Start of Input

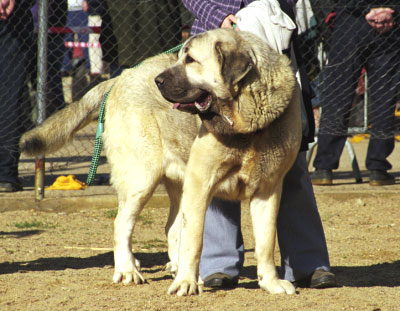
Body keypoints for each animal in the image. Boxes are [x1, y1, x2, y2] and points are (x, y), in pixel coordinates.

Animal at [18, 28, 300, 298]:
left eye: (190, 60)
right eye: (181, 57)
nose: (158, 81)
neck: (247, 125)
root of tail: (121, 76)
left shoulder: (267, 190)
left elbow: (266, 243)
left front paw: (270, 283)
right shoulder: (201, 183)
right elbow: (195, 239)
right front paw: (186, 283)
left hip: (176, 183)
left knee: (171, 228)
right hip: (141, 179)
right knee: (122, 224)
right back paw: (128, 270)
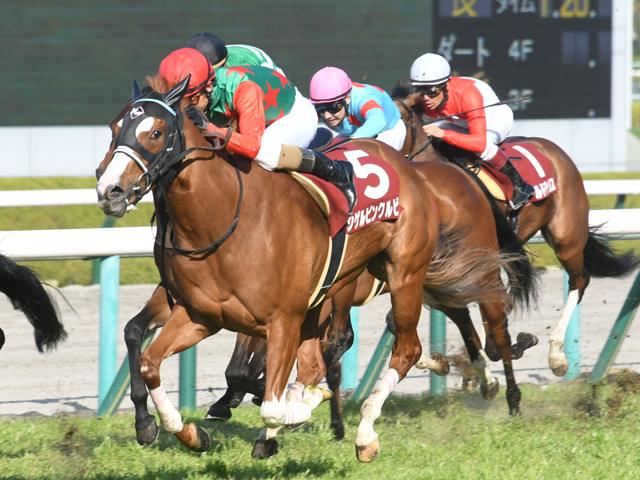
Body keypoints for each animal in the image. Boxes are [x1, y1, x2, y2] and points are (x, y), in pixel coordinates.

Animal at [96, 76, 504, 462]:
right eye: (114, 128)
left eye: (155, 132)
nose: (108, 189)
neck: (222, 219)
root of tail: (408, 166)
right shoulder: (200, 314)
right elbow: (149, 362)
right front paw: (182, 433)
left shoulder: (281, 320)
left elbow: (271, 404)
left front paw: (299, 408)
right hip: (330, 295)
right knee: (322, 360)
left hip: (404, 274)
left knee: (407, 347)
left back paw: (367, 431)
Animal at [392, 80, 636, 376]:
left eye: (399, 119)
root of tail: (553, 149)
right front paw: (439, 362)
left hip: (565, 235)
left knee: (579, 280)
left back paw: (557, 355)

End of Input

● Work item: Retype word for word the line above with "left back paw: (367, 431)" and all lines after it, nothing else.

● Response box:
left back paw: (367, 431)
Animal at [392, 80, 636, 376]:
left eye: (399, 119)
root of tail: (553, 149)
right front paw: (439, 362)
left hip: (565, 235)
left knee: (579, 280)
left back paw: (557, 355)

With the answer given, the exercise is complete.